Limited scope / knowledge - if all you know is how to use a hammer, everything looks like a nail

For example, if all you know is FP, then everything becomes a function. (This is backwards - focus on the problem first, then find a notation that fits the problem).

Low-level details. Details Kill

Most current PLs drive at Implementation. This inhibits thinking about anything but implementation.

Early Lisp tried to allow brainstorming (called Rapid Prototyping back then), but this was beat out of Lisp through the Common Lisp standardization process (the standardization process was agenda-driven: how to make it possible to compile Lisp).

Layers

Construct thoughts + programs in a layered manner.

Suppress details to a lower layer.

Description of details only flows “downward”

Discussion: Engineering Is Not Coding

Note that Software Engineering is not coding1.

Implementation is coding.

Software Engineering is the detailed thought process that comes after Software Architecture and before Software Implementation.

For example, imagine the difference between someone who designs automobiles and someone who repairs them. If we insisted that our automobiles were repaired only by automobile designers, we would end paying custom rates for repair work (not to mention the possibility that the Designers don’t have a lot of experience with using repair tools).

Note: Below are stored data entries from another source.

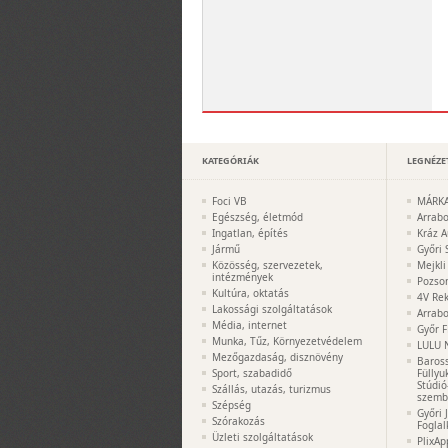
KATEGÓRIÁK
LEGNÉZE
Foci VB
MÁRKA
Egészség, életmód
Arrabo
Ingatlan, építés
Kráz A
Jármű
Győri 
Közösség, szervezetek,
Mejkli
intézmények
Pozso
Kultúra, oktatás
4V Rek
Lakossági szolgáltatások
Arrabo
Média, internet
Győr F
Munka, Tűz, Környezetvédelem
LULU 
Mezőgazdaság, disznövény
Baros
Sport, szabadidő
Füllyu
Stúdió
Szállás, utazás, turizmus
szemb
Szépség
Győri 
Szórakozás
Foglal
Üzleti szolgáltatások
PlixAp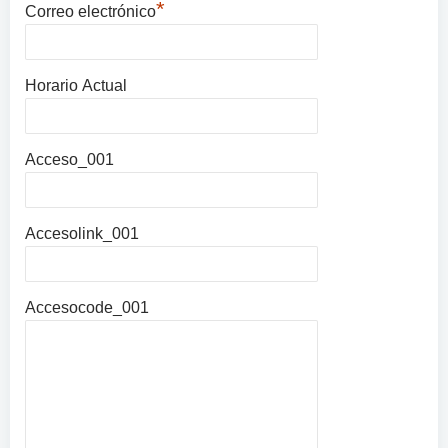
*
Correo electrónico
Horario Actual
Acceso_001
Accesolink_001
Accesocode_001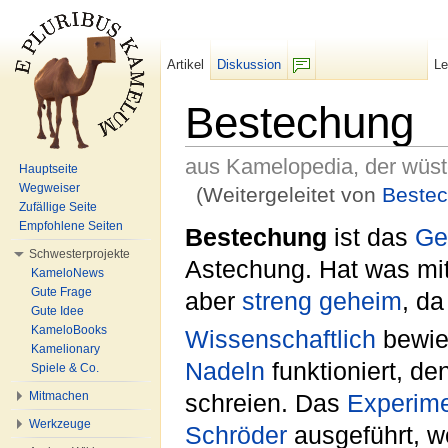
Artikel
Diskussion
L
F/b
Bestechung
aus Kamelopedia, der wüs
Hauptseite
Wegweiser
(Weitergeleitet von
Beste
Zufällige Seite
Wechseln zu:
Navigation
,
Suche
Empfohlene Seiten
Bestechung
ist das
Ge
Schwesterprojekte
Astechung. Hat was mi
KameloNews
Gute Frage
aber
streng geheim
, da
Gute Idee
KameloBooks
Wissenschaftlich
bewies
Kamelionary
Nadeln
funktioniert, d
Spiele & Co.
Mitmachen
schreien. Das
Experim
Werkzeuge
Schröder
ausgeführt, w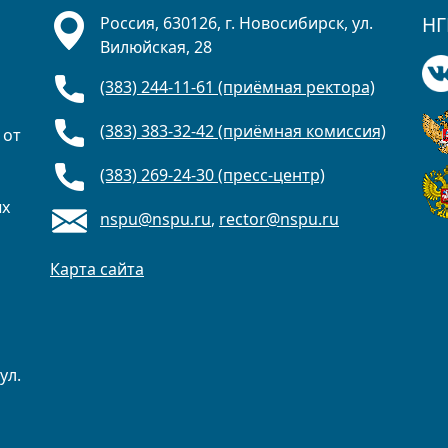
НГ
Россия, 630126, г. Новосибирск, ул.
Вилюйская, 28
(383) 244-11-61 (приёмная ректора)
(383) 383-32-42 (приёмная комиссия)
 от
(383) 269-24-30 (пресс-центр)
ых
nspu@nspu.ru
,
rector@nspu.ru
Карта сайта
ул.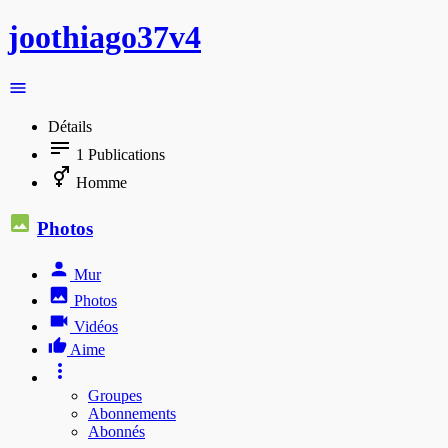
joothiago37v4
Détails
1
Publications
Homme
Photos
Mur
Photos
Vidéos
Aime
Groupes
Abonnements
Abonnés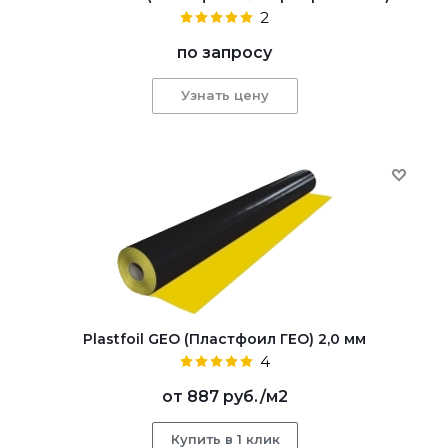
2
по запросу
Узнать цену
Plastfoil GEO (Пластфоил ГЕО) 2,0 мм
4
от
887 руб.
/м2
Купить в 1 клик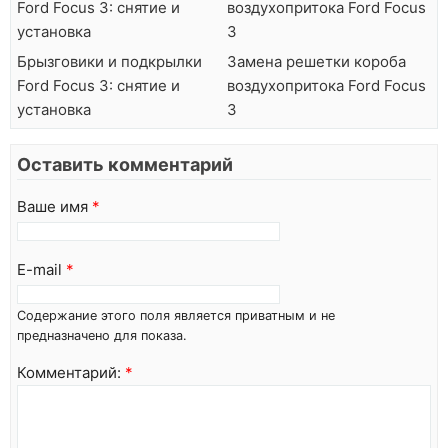
Брызговики и подкрылки
Замена решетки короба
Ford Focus 3: снятие и
воздухопритока Ford Focus
установка
3
Оставить комментарий
Ваше имя
*
E-mail
*
Содержание этого поля является приватным и не
предназначено для показа.
Комментарий:
*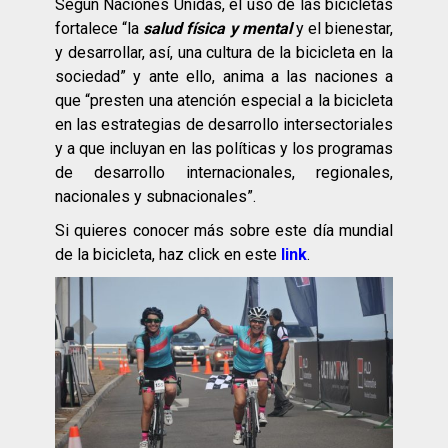
Según Naciones Unidas, el uso de las bicicletas
fortalece “la
salud física y mental
y el bienestar,
y desarrollar, así, una cultura de la bicicleta en la
sociedad” y ante ello, anima a las naciones a
que “presten una atención especial a la bicicleta
en las estrategias de desarrollo intersectoriales
y a que incluyan en las políticas y los programas
de desarrollo internacionales, regionales,
nacionales y subnacionales”.
Si quieres conocer más sobre este día mundial
de la bicicleta, haz click en este
link
.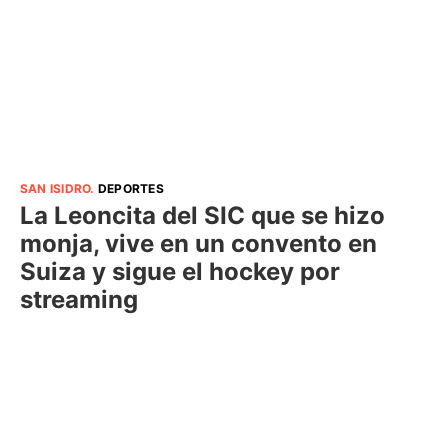
SAN ISIDRO
.
DEPORTES
La Leoncita del SIC que se hizo
monja, vive en un convento en
Suiza y sigue el hockey por
streaming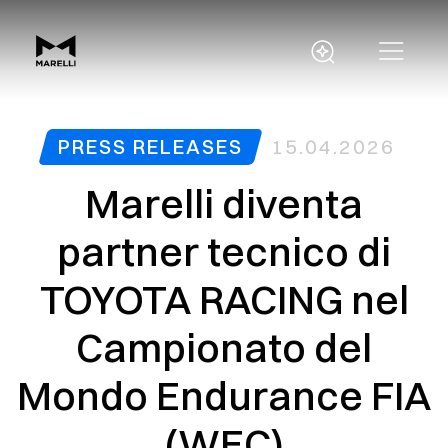
PRESS RELEASES
15.04.2026
Marelli diventa
partner tecnico di
TOYOTA RACING nel
Campionato del
Mondo Endurance FIA
(WEC)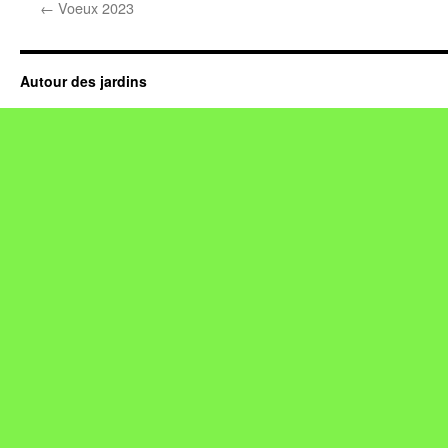
←
Voeux 2023
Autour des jardins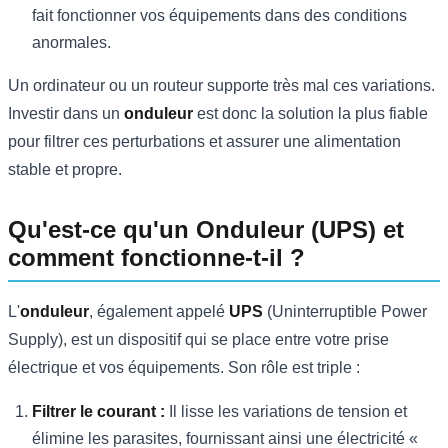
fait fonctionner vos équipements dans des conditions
anormales.
Un ordinateur ou un routeur supporte très mal ces variations.
Investir dans un
onduleur
est donc la solution la plus fiable
pour filtrer ces perturbations et assurer une alimentation
stable et propre.
Qu'est-ce qu'un Onduleur (UPS) et
comment fonctionne-t-il ?
L'
onduleur
, également appelé
UPS
(Uninterruptible Power
Supply), est un dispositif qui se place entre votre prise
électrique et vos équipements. Son rôle est triple :
Filtrer le courant :
Il lisse les variations de tension et
élimine les parasites, fournissant ainsi une électricité «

Similarly, I suggest that we divide Software Development into several categories, e.g.

  • Software Architecture
  • Software Engineering
  • Software Implementation
  • Software Quality Assurance
  • etc.
    and pay only for what we need at any point in the process, allowing people to concentrate on activities that they are good at.

See Also

References
Table of Contents

  1. Note that “Engineering” is a legal term in some jurisdictions. In Ontario, Canada, it is illegal to use the term “Engineer” to describe someone who isn’t certified as an Engineer. Today, we mis-use the term “Software Engineer” to mean anyone who creates code. In fact, only a subset of code-creators are true Engineers. [I know of a case where a company official was contacted and told to stop using the phrase “Software Engineer” in employment advertisements.]  2

  2. Different kinds of knowledge allow you to “think outside of the box”, i.e. to see different ways to approach the problem-at-hand ; to see similarities of the problem-at-hand to other paradigms. By “different kinds”, I don’t mean just kinds of programming, but, wildly different kinds of things. Examples from my experience: cooking, astronomy, photography using film and chemicals, wine-making, guitar-playing, trumpet, piano, soldering, wire-wrapping, Physics, EE, swimming, songwriting, etc. etc.